* _READING PASSAGE_
Welcome back to another episode of Liberty Revealed, the show dedicated to revealing personal liberty to all who listen. I am your host, Mike Mahony, and today I want to talk to you about lying to a governmental body.

Every state in the United States has laws regarding public meetings. These laws prescribe the procedures for open public meetings. From the notice requirements to what legislators can address during a meeting, these laws aim to provide transparency in government. The concept is most definitely positive. Keeping government transparent is essential to the progress of the liberty movement. 

In July of 1987, the Los Angeles Times published an article that has a very important title — “Brown Act Keeps Sun Shining on Government.”  For those who don’t know, the Brown Act is California’s open meetings law. These laws work best in smaller settings like commissions and school board meetings because there is very little public attendance at these meetings. These open meeting laws force the government to conduct business in the so-called light of day. Is this necessarily a good thing?

* _DATA SEGMENT_
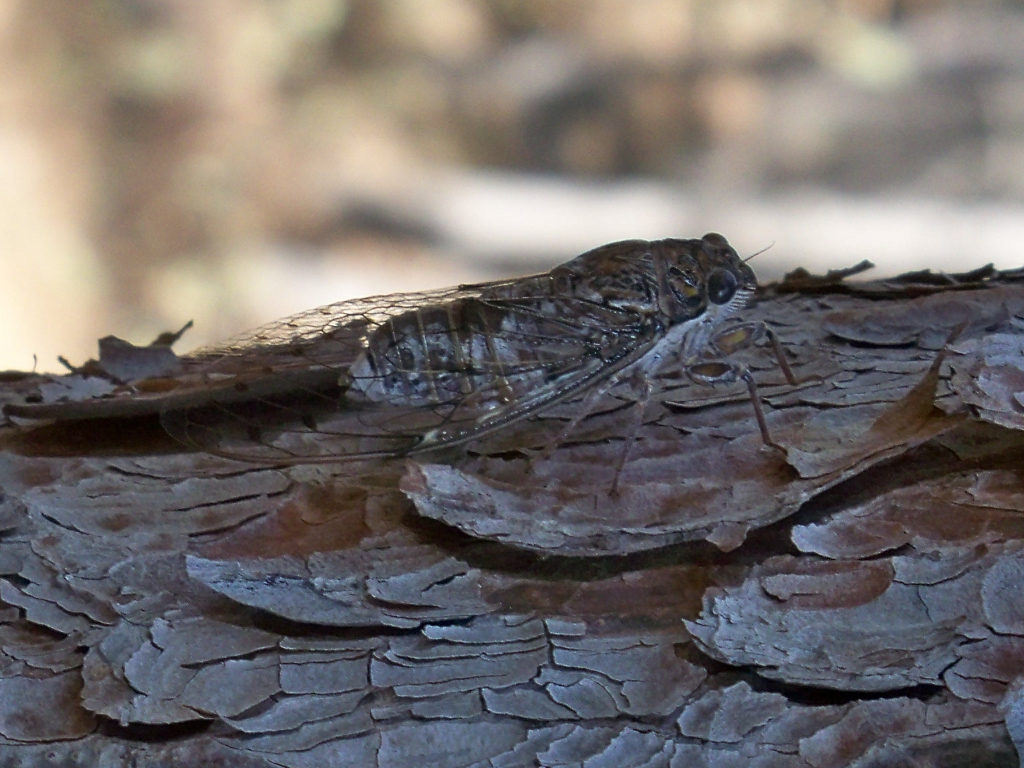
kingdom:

* _THE TASKS_
[1] Summarize the podcast excerpt in two sentences.
[2] Return the part of the podcast excerpt that opens with the words containing "Welcome back to" and closes with "a governmental body.", copied word for word.

* _SOLVED TASKS_
[1] Host Mike Mahony opens an episode of Liberty Revealed on lying to a governmental body and notes that every U.S. state has open public meeting laws aimed at government transparency, which he calls essential to the progress of the liberty movement. He cites a 1987 Los Angeles Times article about California's Brown Act, says these laws work best in smaller settings like commissions and school board meetings, and asks whether forcing government to do business in the light of day is necessarily a good thing.

[2]
Welcome back to another episode of Liberty Revealed, the show dedicated to revealing personal liberty to all who listen. I am your host, Mike Mahony, and today I want to talk to you about lying to a governmental body.